━━━━━ Excerpted data ━━━━━
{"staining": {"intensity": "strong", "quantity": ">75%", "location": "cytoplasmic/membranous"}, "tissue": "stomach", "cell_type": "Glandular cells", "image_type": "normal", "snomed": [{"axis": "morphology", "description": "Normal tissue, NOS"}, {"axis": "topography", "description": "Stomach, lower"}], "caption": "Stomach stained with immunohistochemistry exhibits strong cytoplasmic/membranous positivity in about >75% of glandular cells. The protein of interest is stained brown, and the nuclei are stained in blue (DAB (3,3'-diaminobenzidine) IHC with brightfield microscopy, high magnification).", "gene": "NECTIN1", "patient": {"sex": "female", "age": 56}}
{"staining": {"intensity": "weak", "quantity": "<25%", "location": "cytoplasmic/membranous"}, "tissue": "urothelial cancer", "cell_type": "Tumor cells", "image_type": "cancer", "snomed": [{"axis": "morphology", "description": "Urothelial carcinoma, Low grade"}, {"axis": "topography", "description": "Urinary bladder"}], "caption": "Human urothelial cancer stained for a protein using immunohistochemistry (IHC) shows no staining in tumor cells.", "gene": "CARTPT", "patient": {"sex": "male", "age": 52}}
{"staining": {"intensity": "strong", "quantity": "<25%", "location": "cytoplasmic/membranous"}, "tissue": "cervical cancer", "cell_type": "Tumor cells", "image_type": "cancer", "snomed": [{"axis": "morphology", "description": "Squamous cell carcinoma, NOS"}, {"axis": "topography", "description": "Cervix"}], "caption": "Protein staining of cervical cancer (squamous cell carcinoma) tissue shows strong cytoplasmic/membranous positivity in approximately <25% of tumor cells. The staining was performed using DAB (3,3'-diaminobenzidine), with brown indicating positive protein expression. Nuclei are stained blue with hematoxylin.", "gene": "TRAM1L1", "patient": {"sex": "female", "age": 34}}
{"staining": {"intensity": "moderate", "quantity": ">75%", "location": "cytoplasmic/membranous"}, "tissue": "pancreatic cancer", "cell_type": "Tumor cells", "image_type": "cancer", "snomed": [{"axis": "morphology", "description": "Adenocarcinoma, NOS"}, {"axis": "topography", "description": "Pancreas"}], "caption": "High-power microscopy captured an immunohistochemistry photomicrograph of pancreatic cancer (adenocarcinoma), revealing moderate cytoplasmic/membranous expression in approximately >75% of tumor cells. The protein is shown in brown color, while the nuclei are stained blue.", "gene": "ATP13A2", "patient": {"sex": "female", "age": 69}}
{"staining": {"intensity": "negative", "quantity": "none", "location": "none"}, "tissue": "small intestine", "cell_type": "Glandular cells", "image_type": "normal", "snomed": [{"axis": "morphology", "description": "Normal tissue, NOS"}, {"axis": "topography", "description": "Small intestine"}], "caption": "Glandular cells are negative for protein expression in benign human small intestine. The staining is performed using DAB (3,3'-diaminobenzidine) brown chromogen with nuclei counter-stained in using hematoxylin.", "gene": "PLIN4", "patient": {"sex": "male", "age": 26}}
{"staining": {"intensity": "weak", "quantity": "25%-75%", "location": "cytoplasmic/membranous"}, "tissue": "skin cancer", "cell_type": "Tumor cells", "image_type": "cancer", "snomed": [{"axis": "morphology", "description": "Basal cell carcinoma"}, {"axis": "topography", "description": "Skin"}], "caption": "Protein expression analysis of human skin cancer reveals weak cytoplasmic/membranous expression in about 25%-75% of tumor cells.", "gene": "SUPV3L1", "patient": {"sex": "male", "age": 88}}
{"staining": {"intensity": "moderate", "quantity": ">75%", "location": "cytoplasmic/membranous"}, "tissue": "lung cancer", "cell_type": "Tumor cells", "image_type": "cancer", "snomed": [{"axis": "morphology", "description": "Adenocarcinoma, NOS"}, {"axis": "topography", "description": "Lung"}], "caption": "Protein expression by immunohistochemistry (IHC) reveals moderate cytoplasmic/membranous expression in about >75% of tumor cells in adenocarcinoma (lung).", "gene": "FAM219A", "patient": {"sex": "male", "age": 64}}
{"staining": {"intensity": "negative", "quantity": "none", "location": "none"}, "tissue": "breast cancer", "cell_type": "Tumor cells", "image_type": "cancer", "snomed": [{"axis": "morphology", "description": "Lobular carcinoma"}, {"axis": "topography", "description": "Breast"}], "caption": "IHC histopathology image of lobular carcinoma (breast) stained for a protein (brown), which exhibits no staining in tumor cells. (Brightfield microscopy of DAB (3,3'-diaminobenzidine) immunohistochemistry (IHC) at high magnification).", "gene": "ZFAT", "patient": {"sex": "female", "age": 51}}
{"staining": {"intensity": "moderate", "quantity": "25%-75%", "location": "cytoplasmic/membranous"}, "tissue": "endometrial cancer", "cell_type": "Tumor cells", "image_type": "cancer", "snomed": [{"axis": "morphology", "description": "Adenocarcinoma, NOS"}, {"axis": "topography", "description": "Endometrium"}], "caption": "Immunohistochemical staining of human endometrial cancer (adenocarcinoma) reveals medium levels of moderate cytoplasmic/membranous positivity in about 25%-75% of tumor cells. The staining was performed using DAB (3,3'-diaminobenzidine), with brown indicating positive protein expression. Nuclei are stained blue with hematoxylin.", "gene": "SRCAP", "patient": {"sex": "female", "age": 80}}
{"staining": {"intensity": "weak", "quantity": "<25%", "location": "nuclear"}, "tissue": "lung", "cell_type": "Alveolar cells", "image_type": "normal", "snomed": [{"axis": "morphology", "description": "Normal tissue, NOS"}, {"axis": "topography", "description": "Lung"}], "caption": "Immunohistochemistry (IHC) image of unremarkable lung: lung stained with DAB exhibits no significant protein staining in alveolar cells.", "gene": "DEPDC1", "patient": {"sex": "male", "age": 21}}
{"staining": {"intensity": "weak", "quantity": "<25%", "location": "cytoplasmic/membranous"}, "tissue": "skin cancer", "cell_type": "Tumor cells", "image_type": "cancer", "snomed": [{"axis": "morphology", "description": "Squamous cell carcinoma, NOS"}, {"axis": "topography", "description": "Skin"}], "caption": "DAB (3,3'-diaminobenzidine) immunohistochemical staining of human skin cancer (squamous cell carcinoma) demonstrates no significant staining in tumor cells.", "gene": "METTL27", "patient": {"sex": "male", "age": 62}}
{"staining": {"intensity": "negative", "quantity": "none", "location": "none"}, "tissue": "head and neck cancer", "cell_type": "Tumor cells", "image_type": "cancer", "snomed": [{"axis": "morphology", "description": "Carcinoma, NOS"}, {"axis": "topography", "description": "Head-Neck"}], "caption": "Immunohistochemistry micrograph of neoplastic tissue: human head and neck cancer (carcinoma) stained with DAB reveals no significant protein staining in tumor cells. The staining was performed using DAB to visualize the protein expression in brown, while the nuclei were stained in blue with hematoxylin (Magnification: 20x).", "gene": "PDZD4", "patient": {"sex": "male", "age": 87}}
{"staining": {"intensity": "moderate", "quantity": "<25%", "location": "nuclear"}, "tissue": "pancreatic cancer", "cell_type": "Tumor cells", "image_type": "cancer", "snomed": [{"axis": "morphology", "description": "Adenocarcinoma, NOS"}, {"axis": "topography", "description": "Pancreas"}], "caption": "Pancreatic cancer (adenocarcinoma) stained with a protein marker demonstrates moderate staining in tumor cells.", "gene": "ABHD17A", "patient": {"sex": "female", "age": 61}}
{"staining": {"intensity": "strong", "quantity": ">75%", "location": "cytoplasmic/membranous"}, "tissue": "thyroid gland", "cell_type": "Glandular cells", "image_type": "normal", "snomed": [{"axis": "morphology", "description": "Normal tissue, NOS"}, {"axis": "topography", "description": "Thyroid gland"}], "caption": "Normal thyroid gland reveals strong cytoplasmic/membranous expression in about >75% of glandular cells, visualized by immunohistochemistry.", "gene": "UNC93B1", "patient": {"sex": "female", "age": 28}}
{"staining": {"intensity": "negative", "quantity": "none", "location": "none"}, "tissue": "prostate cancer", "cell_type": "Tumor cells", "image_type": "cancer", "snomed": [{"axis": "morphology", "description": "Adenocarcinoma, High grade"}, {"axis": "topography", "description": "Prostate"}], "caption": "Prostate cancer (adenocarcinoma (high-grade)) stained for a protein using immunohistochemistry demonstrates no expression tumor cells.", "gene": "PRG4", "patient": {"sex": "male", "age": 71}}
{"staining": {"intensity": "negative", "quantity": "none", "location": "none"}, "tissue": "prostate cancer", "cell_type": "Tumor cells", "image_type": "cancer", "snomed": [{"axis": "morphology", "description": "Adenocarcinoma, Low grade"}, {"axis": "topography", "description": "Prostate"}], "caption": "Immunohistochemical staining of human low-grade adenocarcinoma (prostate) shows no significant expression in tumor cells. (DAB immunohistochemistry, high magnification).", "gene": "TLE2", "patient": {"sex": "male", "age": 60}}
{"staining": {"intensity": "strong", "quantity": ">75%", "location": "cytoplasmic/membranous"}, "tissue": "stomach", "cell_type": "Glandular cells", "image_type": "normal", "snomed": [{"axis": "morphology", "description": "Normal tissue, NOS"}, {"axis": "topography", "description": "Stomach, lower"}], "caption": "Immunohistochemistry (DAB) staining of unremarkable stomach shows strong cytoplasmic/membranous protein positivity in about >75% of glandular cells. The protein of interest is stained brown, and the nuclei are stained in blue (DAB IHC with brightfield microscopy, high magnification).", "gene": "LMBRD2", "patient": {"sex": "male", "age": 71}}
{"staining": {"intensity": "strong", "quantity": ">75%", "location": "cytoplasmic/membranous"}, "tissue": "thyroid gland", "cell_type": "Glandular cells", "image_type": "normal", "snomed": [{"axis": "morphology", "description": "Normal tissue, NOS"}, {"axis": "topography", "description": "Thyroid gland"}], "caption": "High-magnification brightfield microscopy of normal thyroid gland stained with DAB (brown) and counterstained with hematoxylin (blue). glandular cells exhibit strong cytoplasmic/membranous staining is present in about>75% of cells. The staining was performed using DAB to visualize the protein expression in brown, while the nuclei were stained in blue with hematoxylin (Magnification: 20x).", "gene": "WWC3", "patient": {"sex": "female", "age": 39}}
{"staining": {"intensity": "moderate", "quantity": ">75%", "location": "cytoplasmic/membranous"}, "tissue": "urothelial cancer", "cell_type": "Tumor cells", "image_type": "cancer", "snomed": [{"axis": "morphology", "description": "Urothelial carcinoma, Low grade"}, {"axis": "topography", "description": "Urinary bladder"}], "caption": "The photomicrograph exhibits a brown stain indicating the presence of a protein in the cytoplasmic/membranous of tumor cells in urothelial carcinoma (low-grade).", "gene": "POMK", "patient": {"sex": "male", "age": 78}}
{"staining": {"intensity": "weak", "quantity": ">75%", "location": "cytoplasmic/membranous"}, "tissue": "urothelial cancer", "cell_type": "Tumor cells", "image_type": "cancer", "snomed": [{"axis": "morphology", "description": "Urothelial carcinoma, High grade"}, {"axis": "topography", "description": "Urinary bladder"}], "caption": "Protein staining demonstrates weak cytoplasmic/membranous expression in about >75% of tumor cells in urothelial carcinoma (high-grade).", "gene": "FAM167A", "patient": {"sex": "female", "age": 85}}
━━━━━
Exercise details: Above are the records; report each line in them that includes the word "skin".

Written response:
{"staining": {"intensity": "weak", "quantity": "25%-75%", "location": "cytoplasmic/membranous"}, "tissue": "skin cancer", "cell_type": "Tumor cells", "image_type": "cancer", "snomed": [{"axis": "morphology", "description": "Basal cell carcinoma"}, {"axis": "topography", "description": "Skin"}], "caption": "Protein expression analysis of human skin cancer reveals weak cytoplasmic/membranous expression in about 25%-75% of tumor cells.", "gene": "SUPV3L1", "patient": {"sex": "male", "age": 88}}
{"staining": {"intensity": "weak", "quantity": "<25%", "location": "cytoplasmic/membranous"}, "tissue": "skin cancer", "cell_type": "Tumor cells", "image_type": "cancer", "snomed": [{"axis": "morphology", "description": "Squamous cell carcinoma, NOS"}, {"axis": "topography", "description": "Skin"}], "caption": "DAB (3,3'-diaminobenzidine) immunohistochemical staining of human skin cancer (squamous cell carcinoma) demonstrates no significant staining in tumor cells.", "gene": "METTL27", "patient": {"sex": "male", "age": 62}}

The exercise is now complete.